SL Evolution, Part 5: The Longest Life Span of a Mercedes-Benz Model


Mercedes-Benz SL 3rd Generation: R 107 (1971-1989).

For 18 long years, Daimler produced the R 107 SL (R stands for Roadster), the longest run of an SL Class model. It had a slick and elegant body that was beefier than its predecessor. The coupe version maintained a few cues from the Pagoda roof, though it lacked the charisma of the previous two generations. The front-end was characterized by the rectangular grill, and the headlamps were positioned in a landscape position as opposed to the previous portrait position.

The main novelty of this generation was the integration of V8 engines, the first SL-Class with an engine larger than the six-cylinder. Bizarrely, the first version used a 4.5-liter engine but was named 350 SL and only when exports to the US began, in 1972, the 450 SL, with the same engine, was born. However, the 350's engine sputtered 200hp and the 450's engine was more powerful with 224hp. As with the previous generation, this one was available as either an open top (either in soft top or hard top version) or a coupe, which was called the SLC. It was based on the R 107 but had a few different design cues.

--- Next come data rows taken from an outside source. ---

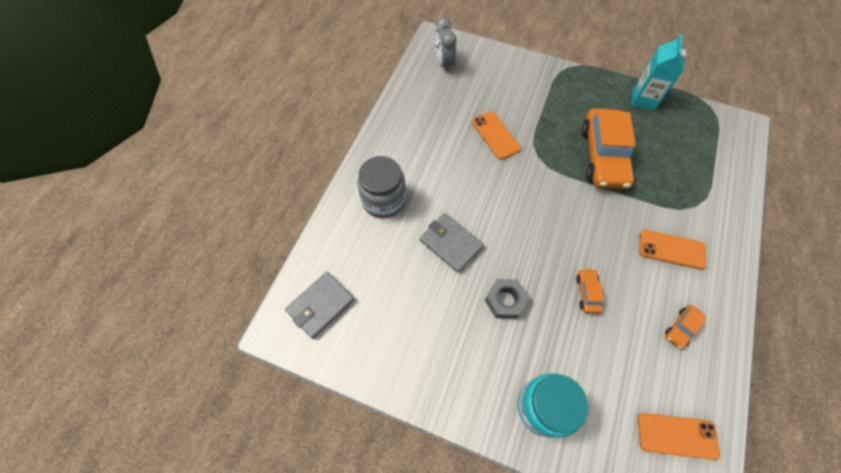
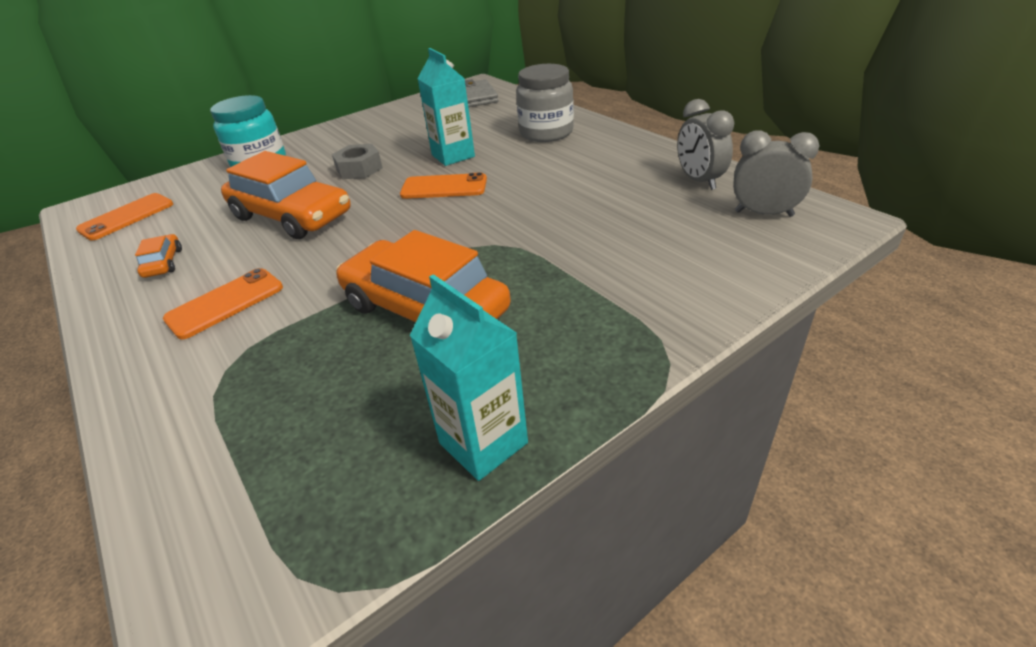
camera: 125 degrees right, 25 degrees down
(421, 94) = (699, 181): none -> grey clock
(451, 243) = (453, 156): grey wallet -> turquoise carton
(495, 135) = (567, 220): orange phone -> orange phone (444, 187)
(587, 293) = (292, 216): orange car -> orange car, size x2.32

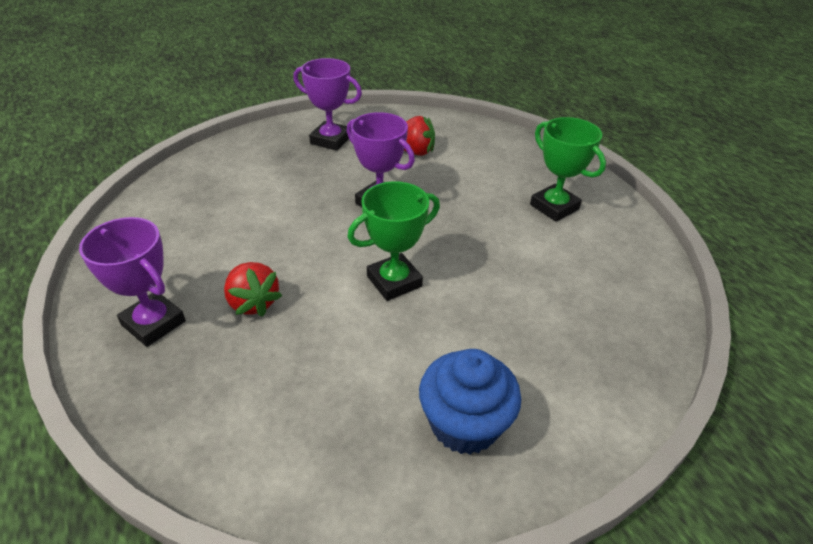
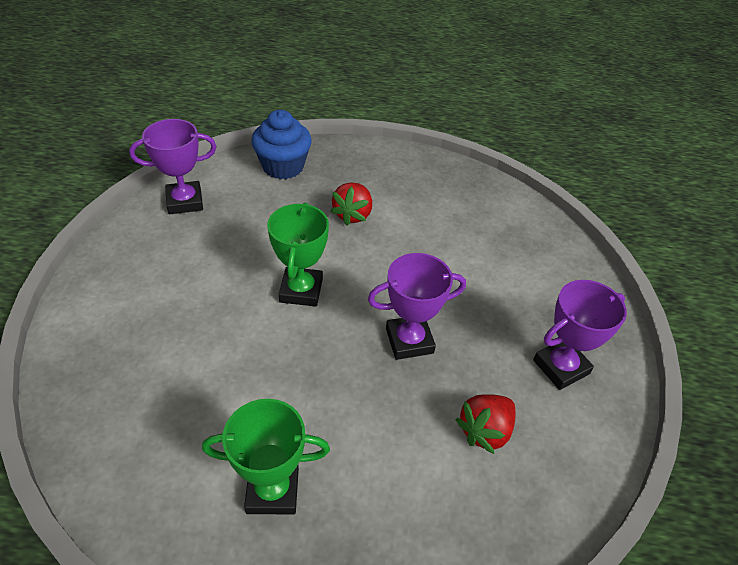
camera: 125 degrees right, 5 degrees up
(153, 323) = (376, 172): purple trophy -> purple trophy (185, 201)
(253, 302) = (353, 215): red strawberry -> red strawberry turned 75 degrees counterclockwise
(464, 424) = (159, 252): blue cupcake -> blue cupcake (283, 166)

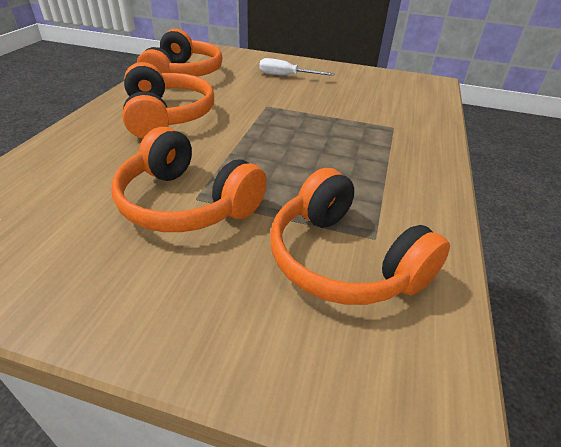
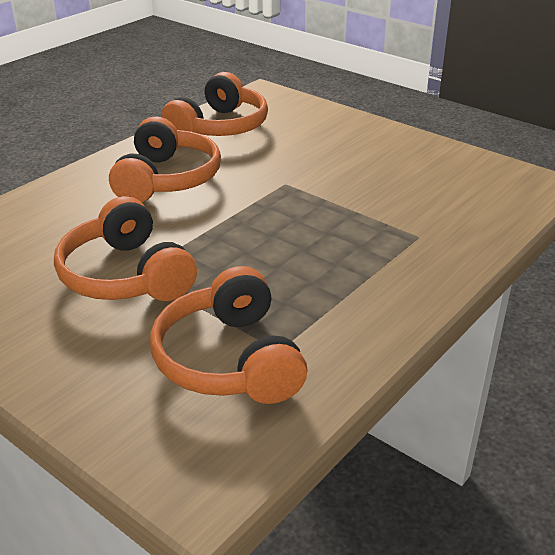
camera: 25 degrees right, 5 degrees down
(286, 76) = (342, 146): white screwdriver -> none

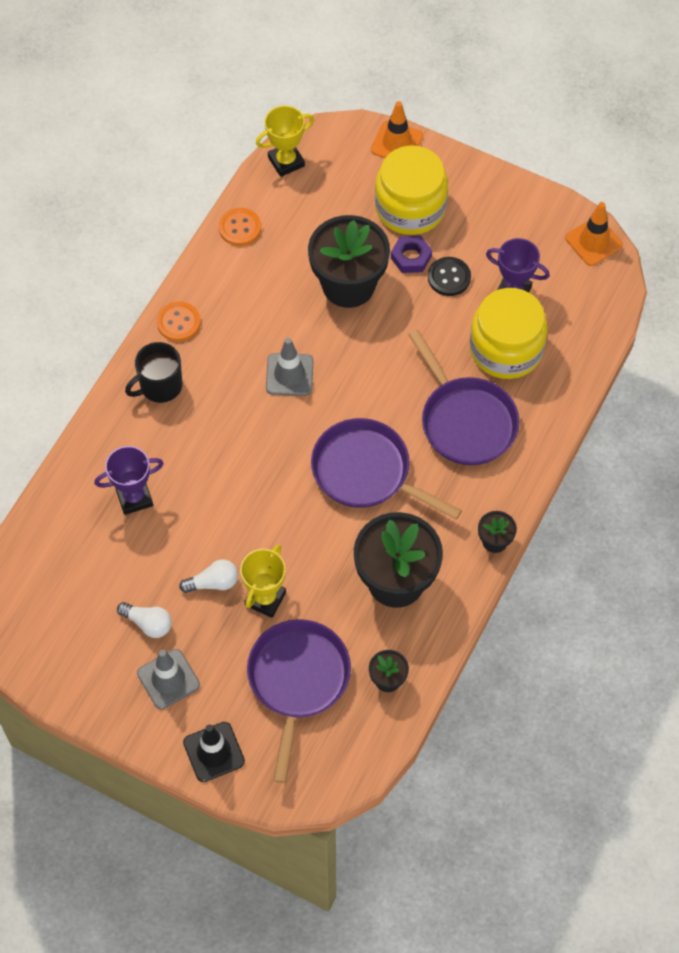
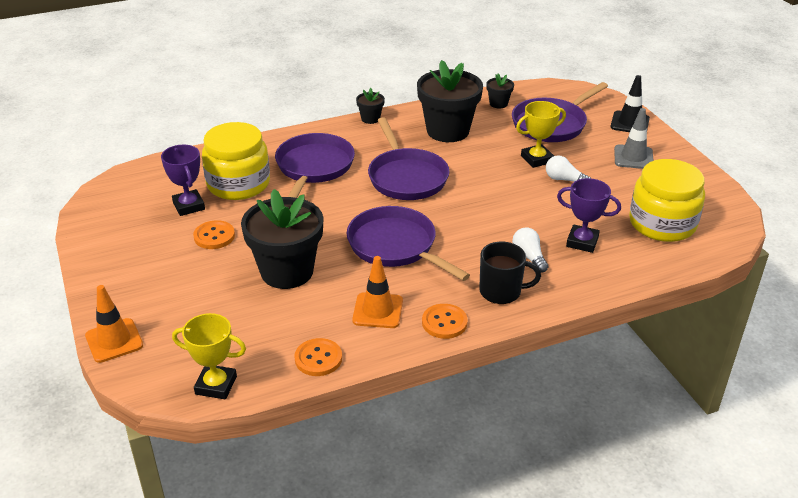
camera: 140 degrees left, 25 degrees down
(148, 623) = (626, 183): white light bulb -> white light bulb (529, 257)
(289, 374) = (396, 246): grey traffic cone -> purple pan
(410, 207) = (174, 291): yellow jar -> yellow jar (662, 223)
(411, 257) = (221, 262): purple nut -> none
(449, 277) = (214, 236): black button -> orange button
(593, 241) = (97, 202): orange traffic cone -> orange traffic cone (378, 311)

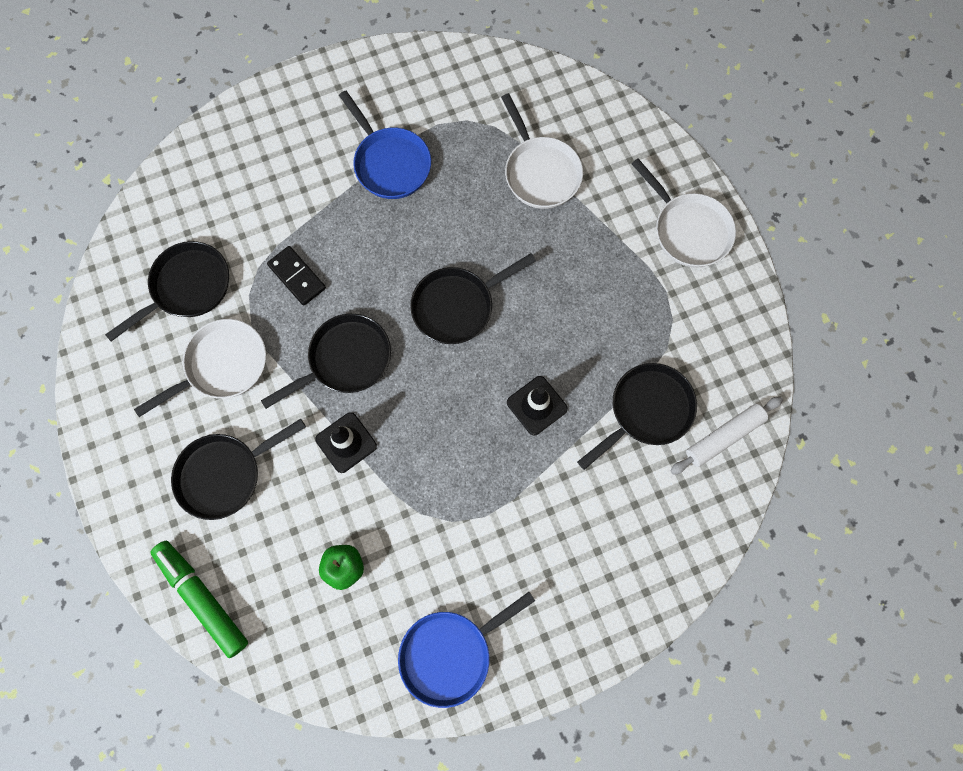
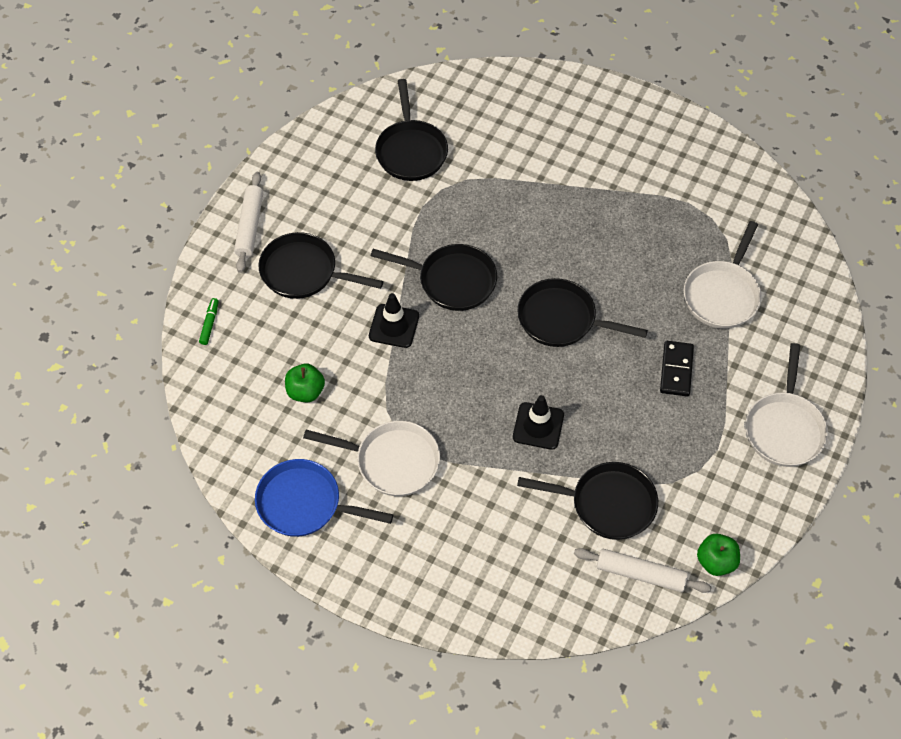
camera: 50 degrees right, 15 degrees down
(134, 484) = (249, 226): none -> white rolling pin
(187, 287) = (411, 151): black pan -> black pan turned 75 degrees clockwise
(202, 598) = (209, 324): green marker -> green marker, size x0.44
(222, 366) = (376, 212): white pan -> white pan (392, 461)
(297, 277) = (483, 206): black domino -> black domino (676, 370)
(390, 163) = (625, 197): blue pan -> none
(756, 373) = (716, 562): none -> green apple

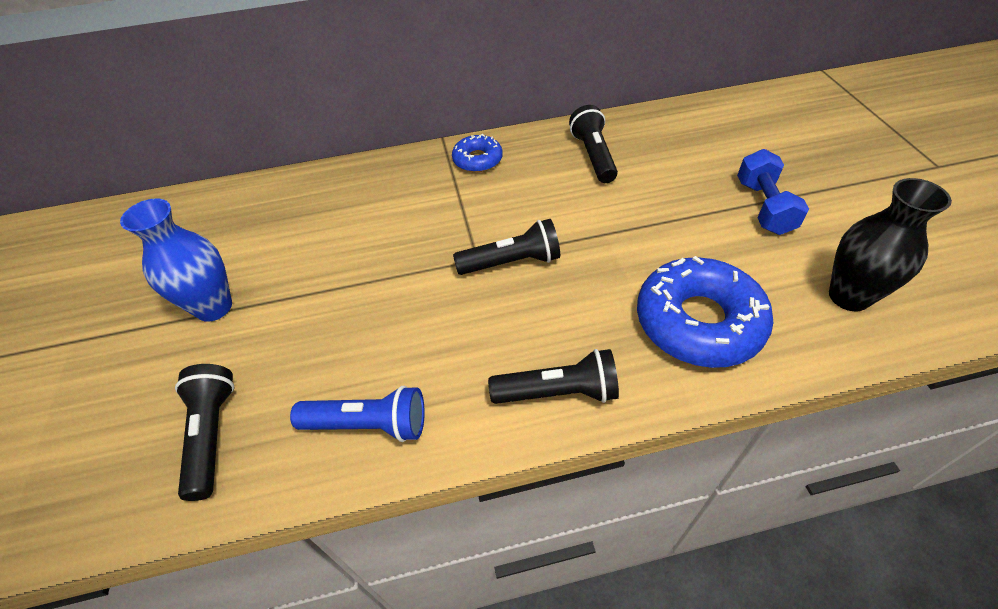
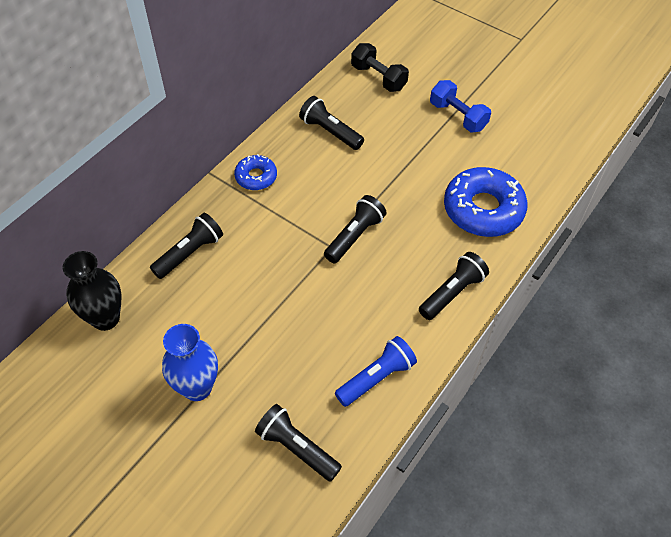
camera: 45 degrees left, 5 degrees up
(349, 191) = (190, 253): none -> black flashlight
(700, 131) = (378, 78): none -> black dumbbell
(849, 296) = (537, 150): black vase -> black vase (105, 318)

This was produced for 'only' 10 years before it was replaced by the new SLC in 1981. During the 18 year SL life span, there were versions like the 280 SL and 280 SLC (with an inline six-cylinder 185hp engine, a response to the oil crisis of 1973), 300 SL (inline six-cylinder 188hp engine, towards the end of model production), 420 SL (V8 218hp engine), 380 SL and 380 SLC (V8 218 engine) 500 SL and 500 SLC (V8 240hp engine). The engines evolved throughout and during the last few years of the generation they were equipped with the first catalytic converter systems. Once again a lot of efforts were made to ensure the innovation of safety features.

These were thanks to a carefully defined crumple body behavior and body shell, a high-strength A-pillar, and interior appointments uncompromisingly designed according to safety criteria. When production ended, more than a quarter million third generation SLs were produced and a record was set for the longest production period of one model by Daimler-Benz in the company's history.